(Beginning of Input records)

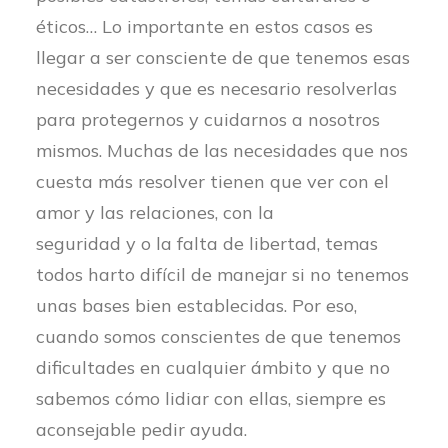
éticos… Lo importante en estos casos es
llegar a ser consciente de que tenemos esas
necesidades y que es necesario resolverlas
para protegernos y cuidarnos a nosotros
mismos. Muchas de las necesidades que nos
cuesta más resolver tienen que ver con el
amor y las relaciones, con la
seguridad y o la falta de libertad, temas
todos harto difícil de manejar si no tenemos
unas bases bien establecidas. Por eso,
cuando somos conscientes de que tenemos
dificultades en cualquier ámbito y que no
sabemos cómo lidiar con ellas, siempre es
aconsejable pedir ayuda.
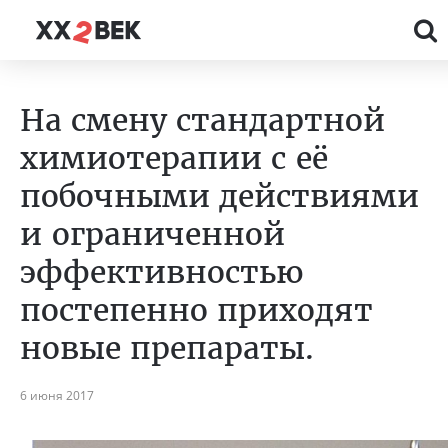
На смену стандартной
химиотерапии с её
побочными действиями
и ограниченной
эффективностью
постепенно приходят
новые препараты.
6 июня 2017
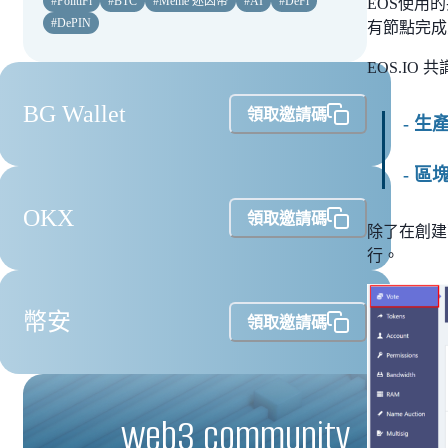
#
PolitiFi
#
BTC
#
Meme 迷因幣
#
AI
#
DeFi
EOS使用
#
DePIN
有節點完成
EOS.IO
BG Wallet
領取邀請碼
- 生
- 區
OKX
領取邀請碼
除了在創建
行。
幣安
領取邀請碼
web3 community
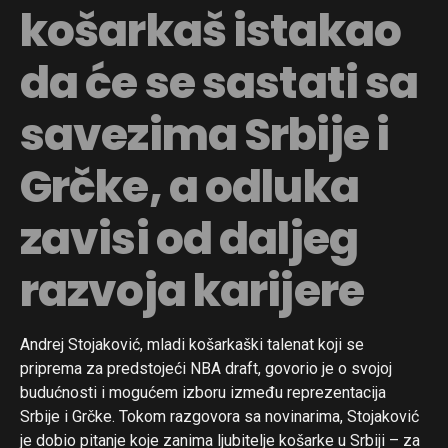
košarkaš istakao
da će se sastati sa
savezima Srbije i
Grčke, a odluka
zavisi od daljeg
razvoja karijere
Flipboard
Andrej Stojaković, mladi košarkaški talenat koji se
Reddit
priprema za predstojeći NBA draft, govorio je o svojoj
budućnosti i mogućem izboru između reprezentacija
Pinterest
Srbije i Grčke. Tokom razgovora sa novinarima, Stojaković
Whatsapp
je dobio pitanje koje zanima ljubitelje košarke u Srbiji – za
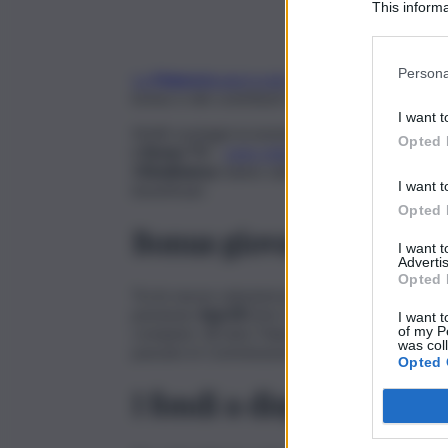
This informa
Participants
Persona
La
Manovra
approvata nei giorni scorsi dal
Pa
bonus e dei contributi economici che i Governi
I want t
Molti sostegni economici introdotti nei mesi 
Opted 
il
Bonus TV
–
sono stati tagliati dal nuovo ese
Cittadinanza
, hanno subito una profonda resta
I want t
beneficiari.
Opted 
Bonus giovani, le due 
I want 
Advertis
Opted 
Tra le nuove soluzioni pensate dal
Governo Me
pensione
App18
(che resterà comunque attiva 
I want t
compiuto 18 anni, Palazzo Chigi ha inserito i
of my P
was col
passato in Commissione Bilancio due nuove m
Opted 
I fondi a disposizione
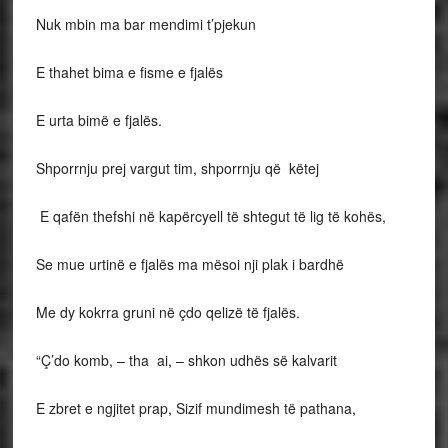
Nuk mbin ma bar mendimi t’pjekun
E thahet bima e fisme e fjalës
E urta bimë e fjalës.
Shporrnju prej vargut tim, shporrnju që këtej
E qafën thefshi në kapërcyell të shtegut të lig të kohës,
Se mue urtinë e fjalës ma mësoi nji plak i bardhë
Me dy kokrra gruni në çdo qelizë të fjalës.
“Ç’do komb, – tha ai, – shkon udhës së kalvarit
E zbret e ngjitet prap, Sizif mundimesh të pathana,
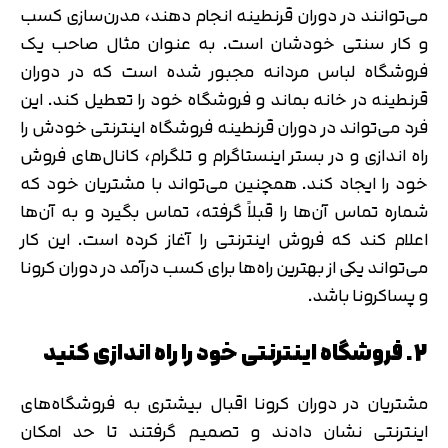
می‌توانند در دوران قرنطینه انجام دهند، مدرن‌سازی کسب
و کار سنتی خودشان است. به عنوان مثال صاحب یک
فروشگاه لباس مردانه مجبور شده است که در دوران
قرنطینه در خانه بماند و فروشگاه خود را تعطیل کند. این
فرد می‌تواند در دوران قرنطینه فروشگاه اینترنتی خودش را
تایید کد
راه اندازی و در بستر اینستاگرام و تلگرام، کانال‌های فروش
کد ارسال شده را وارد کنید
اصلاح شماره
خود را ایجاد کند. همچنین می‌تواند با مشتریان خود که
متوجه شدم
شماره تماس آن‌ها را قبلاً گرفته، تماس بگیرد و به آن‌ها
تایید کد
اعلام کند که فروش اینترنتی را آغاز کرده است. این کار
دریافت مجدد کد:
00:59
می‌تواند یکی از بهترین راه‌ها برای کسب درآمد در دوران کرونا
و پساکرونا باشد.
2. فروشگاه اینترنتی خود را راه اندازی کنید
مشتریان در دوران کرونا اقبال بیشتری به فروشگاه‌های
اینترنتی نشان دادند و تصمیم گرفتند تا حد امکان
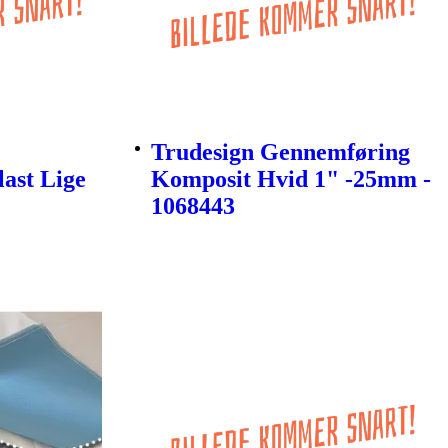
Trudesign Gennemføring
last Lige
Komposit Hvid 1" -25mm -
1068443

(End of Input records)

Print every line of text from the material above verbatim, in the order given, and leave the pictures out of the answer.

_Task result:_
éticos… Lo importante en estos casos es
llegar a ser consciente de que tenemos esas
necesidades y que es necesario resolverlas
para protegernos y cuidarnos a nosotros
mismos. Muchas de las necesidades que nos
cuesta más resolver tienen que ver con el
amor y las relaciones, con la
seguridad y o la falta de libertad, temas
todos harto difícil de manejar si no tenemos
unas bases bien establecidas. Por eso,
cuando somos conscientes de que tenemos
dificultades en cualquier ámbito y que no
sabemos cómo lidiar con ellas, siempre es
aconsejable pedir ayuda.
На смену стандартной
химиотерапии с её
побочными действиями
и ограниченной
эффективностью
постепенно приходят
новые препараты.
6 июня 2017
#
PolitiFi
#
BTC
#
Meme 迷因幣
#
AI
#
DeFi
EOS使用
#
DePIN
有節點完成
EOS.IO
BG Wallet
領取邀請碼
- 生
- 區
OKX
領取邀請碼
除了在創建
行。
幣安
領取邀請碼
web3 community
košarkaš istakao
da će se sastati sa
savezima Srbije i
Grčke, a odluka
zavisi od daljeg
razvoja karijere
Flipboard
Andrej Stojaković, mladi košarkaški talenat koji se
Reddit
priprema za predstojeći NBA draft, govorio je o svojoj
budućnosti i mogućem izboru između reprezentacija
Pinterest
Srbije i Grčke. Tokom razgovora sa novinarima, Stojaković
Whatsapp
je dobio pitanje koje zanima ljubitelje košarke u Srbiji – za
This informa
Participants
Persona
La
Manovra
approvata nei giorni scorsi dal
Pa
bonus e dei contributi economici che i Governi
I want t
Molti sostegni economici introdotti nei mesi 
Opted 
il
Bonus TV
–
sono stati tagliati dal nuovo ese
Cittadinanza
, hanno subito una profonda resta
I want t
beneficiari.
Opted 
Bonus giovani, le due 
I want 
Advertis
Opted 
Tra le nuove soluzioni pensate dal
Governo Me
pensione
App18
(che resterà comunque attiva 
I want t
compiuto 18 anni, Palazzo Chigi ha inserito i
of my P
was col
passato in Commissione Bilancio due nuove m
Opted 
I fondi a disposizione
Nuk mbin ma bar mendimi t’pjekun
E thahet bima e fisme e fjalës
E urta bimë e fjalës.
Shporrnju prej vargut tim, shporrnju që këtej
E qafën thefshi në kapërcyell të shtegut të lig të kohës,
Se mue urtinë e fjalës ma mësoi nji plak i bardhë
Me dy kokrra gruni në çdo qelizë të fjalës.
“Ç’do komb, – tha ai, – shkon udhës së kalvarit
E zbret e ngjitet prap, Sizif mundimesh të pathana,
می‌توانند در دوران قرنطینه انجام دهند، مدرن‌سازی کسب
و کار سنتی خودشان است. به عنوان مثال صاحب یک
فروشگاه لباس مردانه مجبور شده است که در دوران
قرنطینه در خانه بماند و فروشگاه خود را تعطیل کند. این
فرد می‌تواند در دوران قرنطینه فروشگاه اینترنتی خودش را
تایید کد
راه اندازی و در بستر اینستاگرام و تلگرام، کانال‌های فروش
کد ارسال شده را وارد کنید
اصلاح شماره
خود را ایجاد کند. همچنین می‌تواند با مشتریان خود که
متوجه شدم
شماره تماس آن‌ها را قبلاً گرفته، تماس بگیرد و به آن‌ها
تایید کد
اعلام کند که فروش اینترنتی را آغاز کرده است. این کار
دریافت مجدد کد:
00:59
می‌تواند یکی از بهترین راه‌ها برای کسب درآمد در دوران کرونا
و پساکرونا باشد.
2. فروشگاه اینترنتی خود را راه اندازی کنید
مشتریان در دوران کرونا اقبال بیشتری به فروشگاه‌های
اینترنتی نشان دادند و تصمیم گرفتند تا حد امکان
Trudesign Gennemføring
last Lige
Komposit Hvid 1" -25mm -
1068443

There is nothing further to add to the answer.